(Page images with their extracted text)
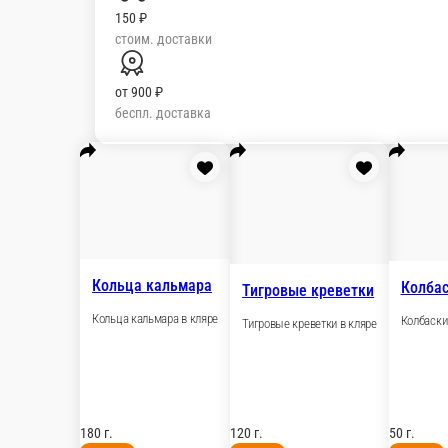
150 ₽
стоим. доставки
от
900 ₽
беспл. доставка
Кольца кальмара
Тигровые кревет
Кольца кальмара в кляре
Тигровые креветки 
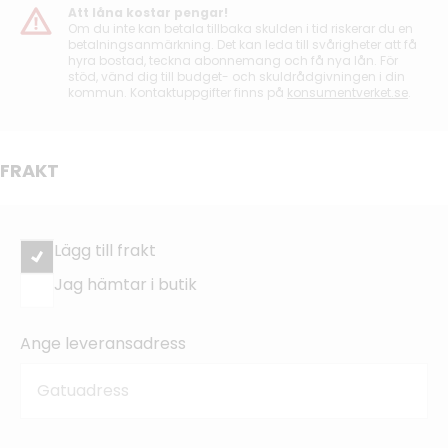
Att låna kostar pengar!
Om du inte kan betala tillbaka skulden i tid riskerar du en
betalningsanmärkning. Det kan leda till svårigheter att få
hyra bostad, teckna abonnemang och få nya lån. För
stöd, vänd dig till budget- och skuldrådgivningen i din
kommun. Kontaktuppgifter finns på
konsumentverket.se
.
FRAKT
Lägg till frakt
Jag hämtar i butik
Ange leveransadress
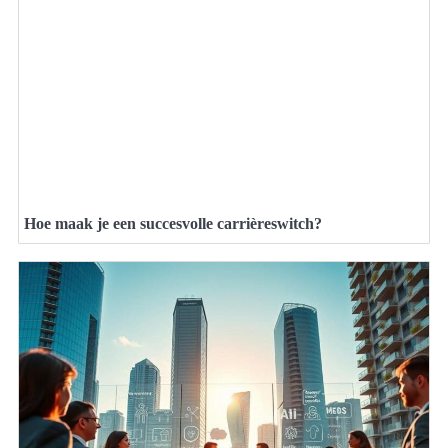
Hoe maak je een succesvolle carrièreswitch?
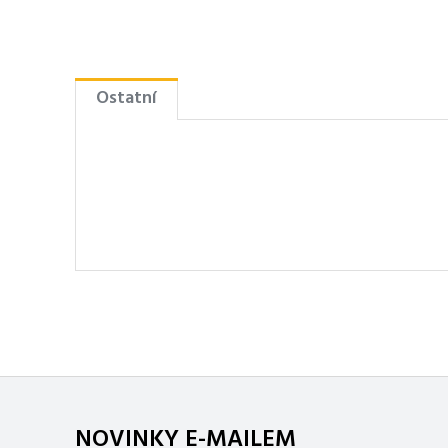
Ostatní
NOVINKY E-MAILEM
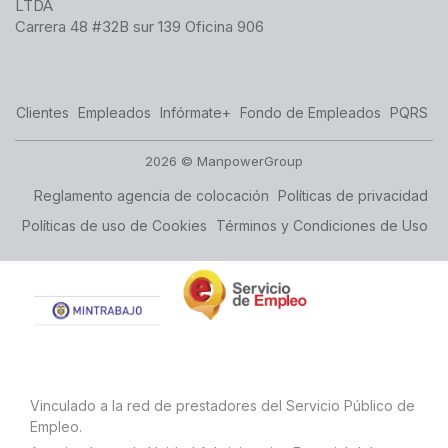
LTDA
Carrera 48 #32B sur 139 Oficina 906
Clientes
Empleados
Infórmate+
Fondo de Empleados
PQRS
2026 © ManpowerGroup
Reglamento agencia de colocación
Políticas de privacidad
Políticas de uso de Cookies
Términos y Condiciones de Uso
Vinculado a la red de prestadores del Servicio Público de
Empleo.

* **Written task**
Rewrite the text from every entry above as a Markdown table with the columns No. and Line, giving each nonblank line its own numbered row and leaving out the pictures.

* **Reply to the exercise**
| No. | Line |
|---|---|
| 1 | 150 ₽ |
| 2 | стоим. доставки |
| 3 | от |
| 4 | 900 ₽ |
| 5 | беспл. доставка |
| 6 | Кольца кальмара |
| 7 | Тигровые кревет |
| 8 | Кольца кальмара в кляре |
| 9 | Тигровые креветки  |
| 10 | Att låna kostar pengar! |
| 11 | Om du inte kan betala tillbaka skulden i tid riskerar du en |
| 12 | betalningsanmärkning. Det kan leda till svårigheter att få |
| 13 | hyra bostad, teckna abonnemang och få nya lån. För |
| 14 | stöd, vänd dig till budget- och skuldrådgivningen i din |
| 15 | kommun. Kontaktuppgifter finns på |
| 16 | konsumentverket.se |
| 17 | . |
| 18 | FRAKT |
| 19 | Lägg till frakt |
| 20 | Jag hämtar i butik |
| 21 | Ange leveransadress |
| 22 | Hoe maak je een succesvolle carrièreswitch? |
| 23 | Ostatní |
| 24 | NOVINKY E-MAILEM |
| 25 | LTDA |
| 26 | Carrera 48 #32B sur 139 Oficina 906 |
| 27 | Clientes |
| 28 | Empleados |
| 29 | Infórmate+ |
| 30 | Fondo de Empleados |
| 31 | PQRS |
| 32 | 2026 © ManpowerGroup |
| 33 | Reglamento agencia de colocación |
| 34 | Políticas de privacidad |
| 35 | Políticas de uso de Cookies |
| 36 | Términos y Condiciones de Uso |
| 37 | Vinculado a la red de prestadores del Servicio Público de |
| 38 | Empleo. |